These are the main moves in markets:
- The Stoxx Europe 600 Index increased 0.2 percent as of 8:32 a.m. New York time, the highest in almost 15 weeks.
- Futures on the S&P 500 Index declined 0.3 percent, the first retreat in almost two weeks.
- The MSCI All-Country World Index declined 0.4 percent, the first retreat in a week and the largest drop in almost two weeks.
- The U.K.’s FTSE 100 Index jumped 0.5 percent to the highest in almost four months.
- Germany’s DAX Index climbed 0.1 percent.
- The MSCI Emerging Market Index sank 1.4 percent, the first retreat in more than a week and the biggest tumble in almost seven weeks.

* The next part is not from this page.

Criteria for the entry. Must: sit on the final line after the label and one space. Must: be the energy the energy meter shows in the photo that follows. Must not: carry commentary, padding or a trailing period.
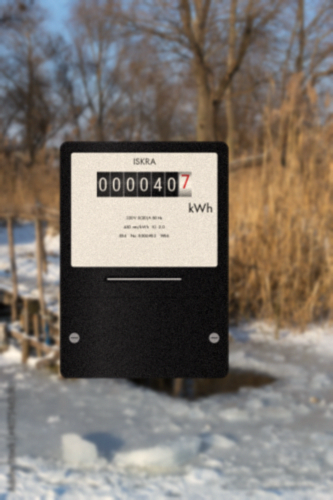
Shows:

- The MSCI Asia Pacific Index sank 1 percent, the largest decrease in almost seven weeks.
- The Bloomberg Dollar Spot Index climbed 0.5 percent to the highest in almost 20 weeks on the biggest increase in two weeks.
- The euro declined 0.5 percent to $1.187, the largest fall in a week.
- The British pound dipped 0.4 percent to $1.3507, the weakest in 19 weeks on the biggest dip in two weeks.
- The Japanese yen dipped 0.5 percent to 110.18 per dollar, the weakest in 16 weeks.
- The yield on 10-year Treasuries jumped three basis points to 3.04 percent, the highest in about seven years on the biggest surge in more than three weeks.
- Germany’s 10-year yield increased three basis points to 0.64 percent, the highest in more than two months.
- Britain’s 10-year yield climbed one basis point to 1.486 percent, the highest in almost three weeks.
- West Texas Intermediate crude gained 1.1 percent to $71.73 a barrel, the highest in more than three years.
- Copper decreased 0.4 percent to $3.08 a pound.
- Gold decreased 0.8 percent to $1,303.25 an ounce, the weakest in 19 weeks on the largest dip in two weeks.